* _Data excerpts_:

-=-=-=-=-

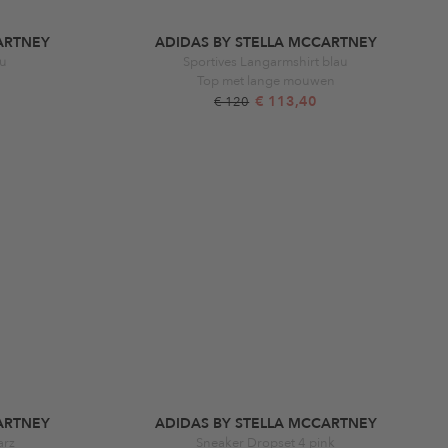
ARTNEY
ADIDAS BY STELLA MCCARTNEY
au
Sportives Langarmshirt blau
Top met lange mouwen
€ 113,40
€ 120
ARTNEY
ADIDAS BY STELLA MCCARTNEY
arz
Sneaker Dropset 4 pink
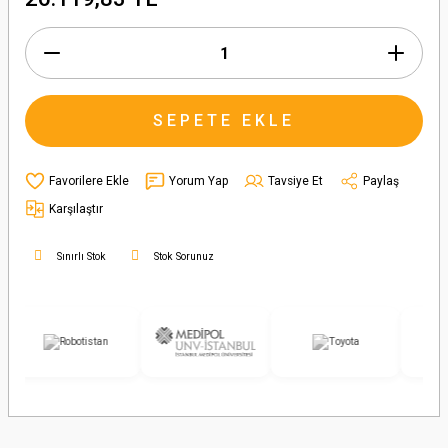
SEPETE EKLE
Yorum Yap
Tavsiye Et
Paylaş
Karşılaştır
Sınırlı Stok
Stok Sorunuz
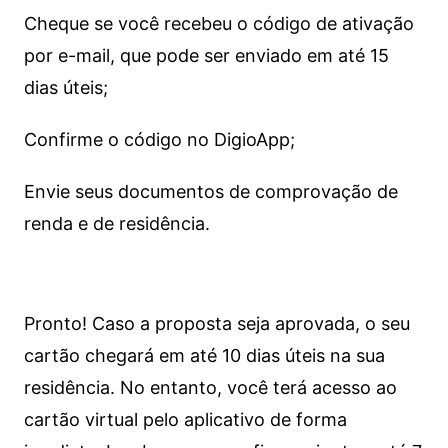
Cheque se você recebeu o código de ativação
por e-mail, que pode ser enviado em até 15
dias úteis;
Confirme o código no DigioApp;
Envie seus documentos de comprovação de
renda e de residência.
Pronto! Caso a proposta seja aprovada, o seu
cartão chegará em até 10 dias úteis na sua
residência. No entanto, você terá acesso ao
cartão virtual pelo aplicativo de forma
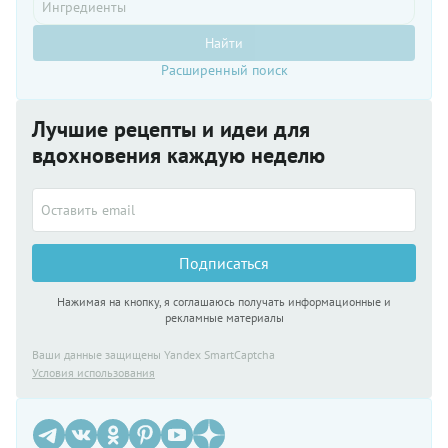
Найти
Расширенный поиск
Лучшие рецепты и идеи для
вдохновения каждую неделю
Подписаться
Нажимая на кнопку, я соглашаюсь получать информационные и
рекламные материалы
Ваши данные защищены Yandex SmartCaptcha
Условия использования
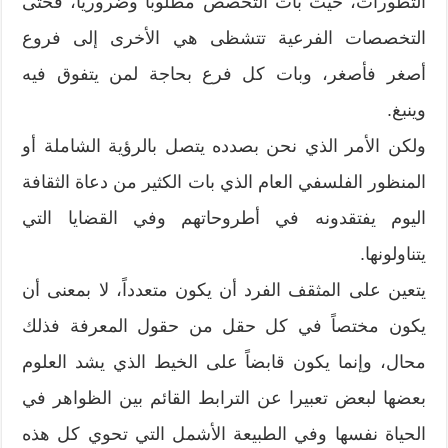
التطورات، حيث بات التخصص مطلوباً وضروريا، فحتى
التخصصات الفرعية تتشظى هي الأخرى إلى فروع
أصغر فأصغر، وبات كل فرع بحاجة لمن يتفوق فيه
وينبغ.
ولكن الأمر الذي نحن بصدده يتصل بالرؤية الشاملة أو
المنظور الفلسفي العام الذي بات الكثير من دعاة الثقافة
اليوم يفتقدونه في أطروحاتهم وفي القضايا التي
يتناولونها.
يتعين على المثقف الفرد أن يكون متعدداً، لا بمعنى أن
يكون مختصاً في كل حقل من حقول المعرفة فذلك
محال، وإنما يكون قابضاً على الخيط الذي يشد العلوم
بعضها لبعض تعبيرا عن الترابط القائم بين الظواهر في
الحياة نفسها وفي الطبيعة الأشمل التي تحوي كل هذه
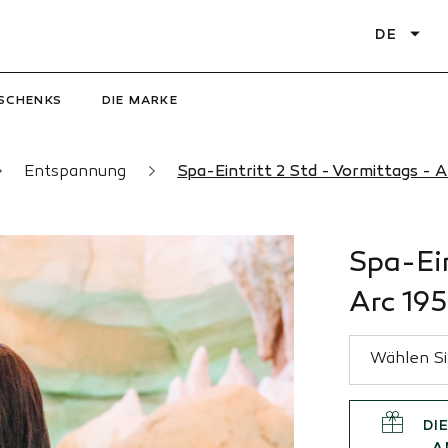
DE
SCHENKS
DIE MARKE
Entspannung
Spa-Eintritt 2 Std - Vormittags - 
Spa-Ein
Arc 19
DI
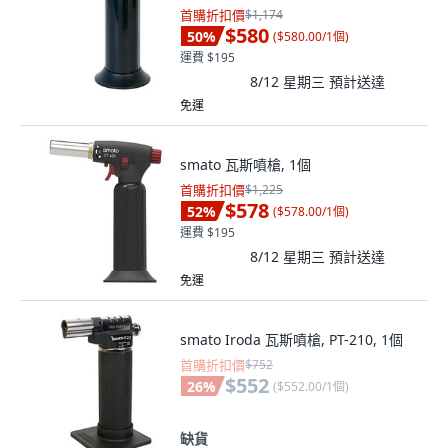
首購折扣價
$1,174
$580
50
%
(
$580.00/1個
)
運費 $195
8/12 星期三
預計送達
免運
smato 瓦斯噴槍, 1個
首購折扣價
$1,225
$578
52
%
(
$578.00/1個
)
運費 $195
8/12 星期三
預計送達
免運
smato Iroda 瓦斯噴槍, PT-210, 1個
首購折扣價
$752
$552
26
%
(
$552.00/1個
)
缺貨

-=-=-=-=-

* _Job_:
All that is wanted is an exact copy of the lines from the line bearing "أصغر فأصغر، وبات كل فرع بحاجة لمن يتفوق فيه" through the final line of the entries, including both ends but no pictures.

* _Problem solution_:
أصغر فأصغر، وبات كل فرع بحاجة لمن يتفوق فيه
وينبغ.
ولكن الأمر الذي نحن بصدده يتصل بالرؤية الشاملة أو
المنظور الفلسفي العام الذي بات الكثير من دعاة الثقافة
اليوم يفتقدونه في أطروحاتهم وفي القضايا التي
يتناولونها.
يتعين على المثقف الفرد أن يكون متعدداً، لا بمعنى أن
يكون مختصاً في كل حقل من حقول المعرفة فذلك
محال، وإنما يكون قابضاً على الخيط الذي يشد العلوم
بعضها لبعض تعبيرا عن الترابط القائم بين الظواهر في
الحياة نفسها وفي الطبيعة الأشمل التي تحوي كل هذه
DE
SCHENKS
DIE MARKE
Entspannung
Spa-Eintritt 2 Std - Vormittags - 
Spa-Ein
Arc 19
DI
首購折扣價
$1,174
$580
50
%
(
$580.00/1個
)
運費 $195
8/12 星期三
預計送達
免運
smato 瓦斯噴槍, 1個
首購折扣價
$1,225
$578
52
%
(
$578.00/1個
)
運費 $195
8/12 星期三
預計送達
免運
smato Iroda 瓦斯噴槍, PT-210, 1個
首購折扣價
$752
$552
26
%
(
$552.00/1個
)
缺貨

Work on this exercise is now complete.